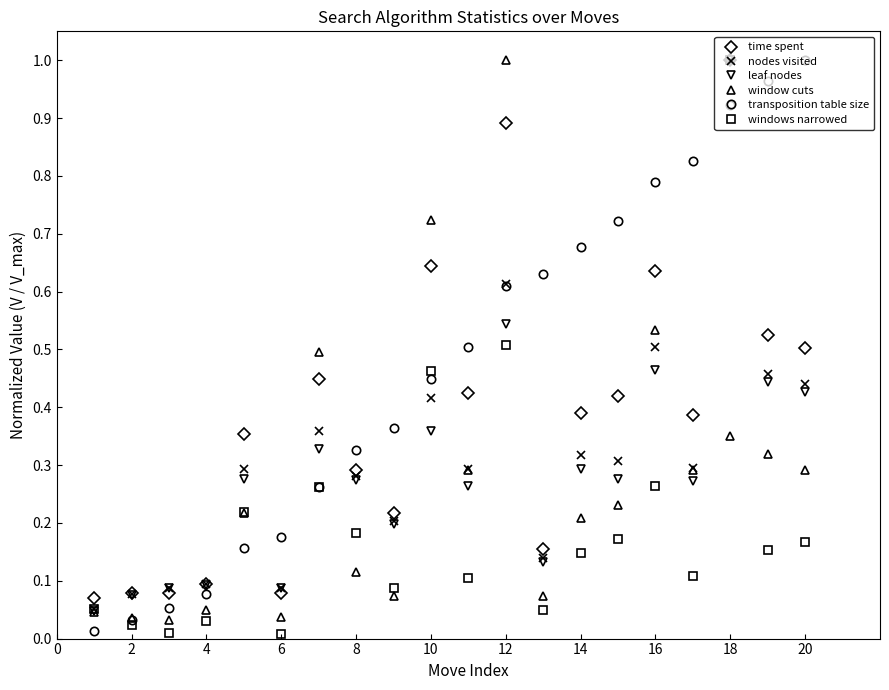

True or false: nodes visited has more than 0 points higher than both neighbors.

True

==

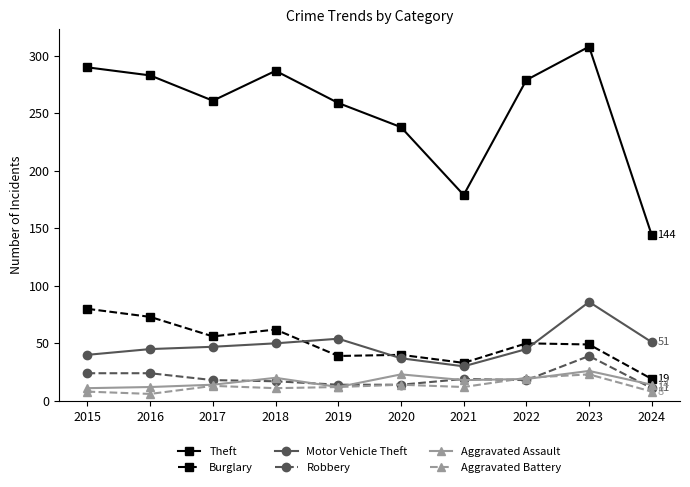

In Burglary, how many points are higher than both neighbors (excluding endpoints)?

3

* * *

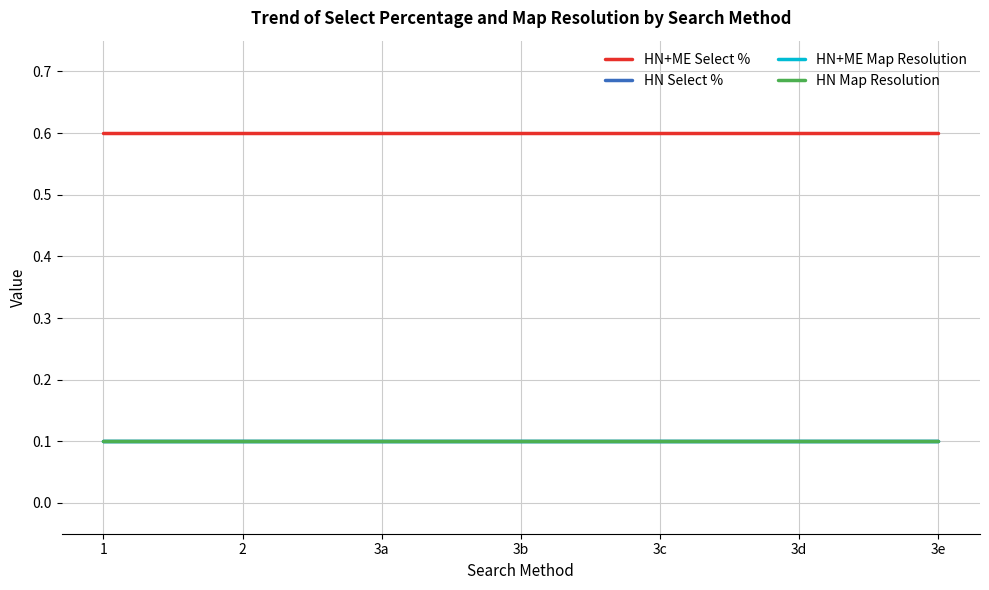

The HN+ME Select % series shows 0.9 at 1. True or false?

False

### Try it
Count the lines in the rows above that contain the word "higher", and give only that number.

### Completed task
2